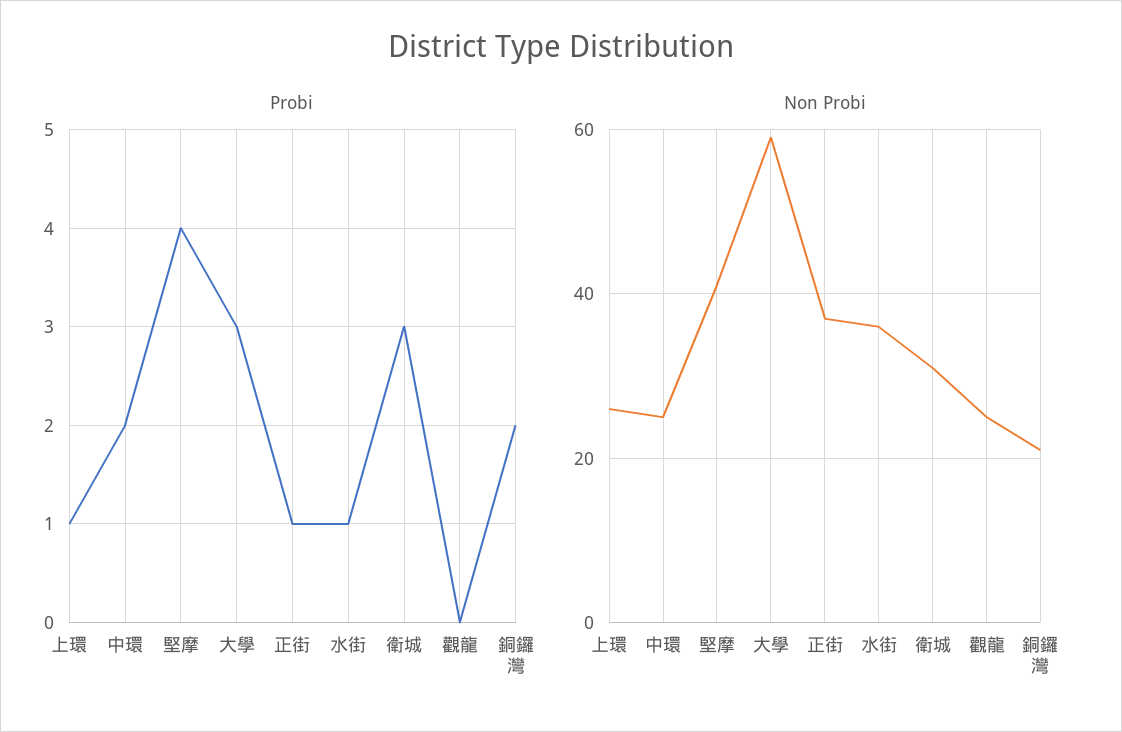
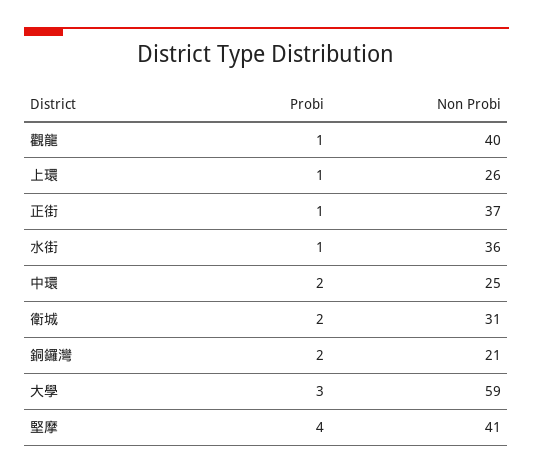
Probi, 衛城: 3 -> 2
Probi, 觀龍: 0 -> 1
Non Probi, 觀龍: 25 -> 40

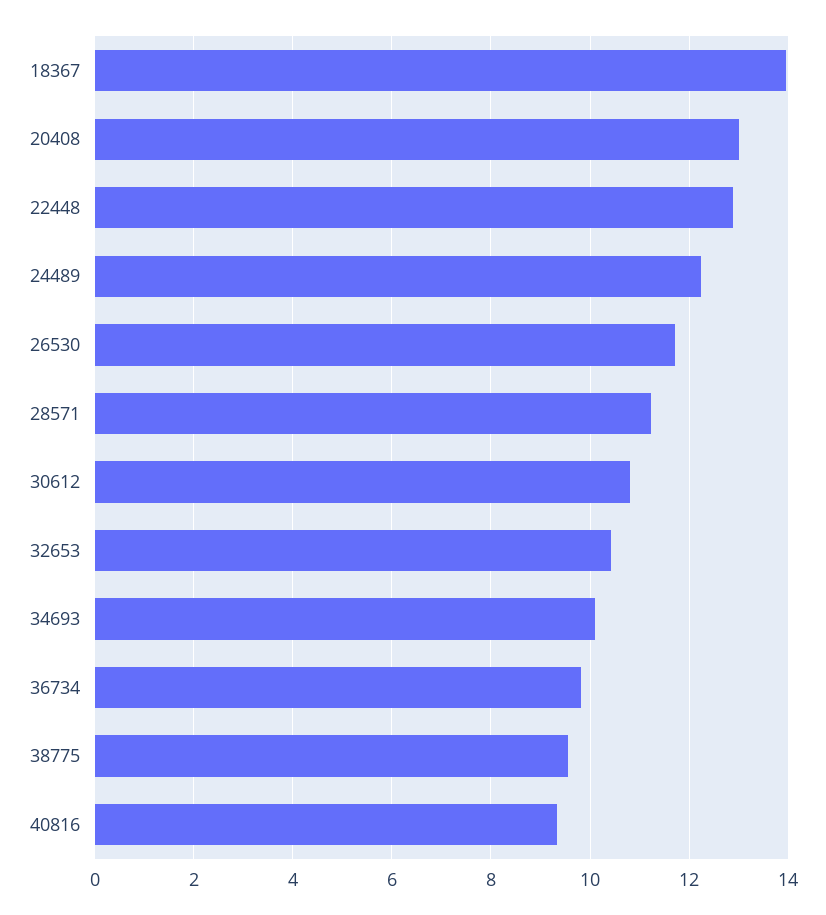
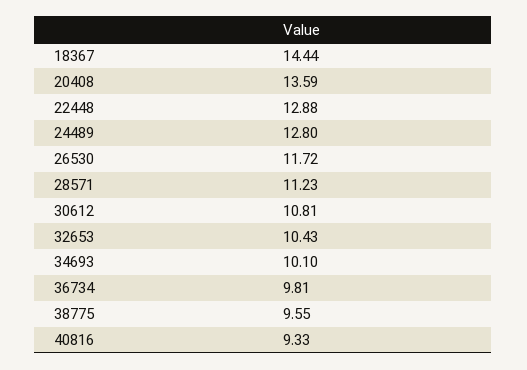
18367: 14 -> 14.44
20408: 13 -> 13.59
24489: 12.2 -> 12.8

===

▶ TASK DETAILS
Every line holding the word "Probi" should be copied out of the records above.

▶ FINAL ANSWER
Probi, 衛城: 3 -> 2
Probi, 觀龍: 0 -> 1
Non Probi, 觀龍: 25 -> 40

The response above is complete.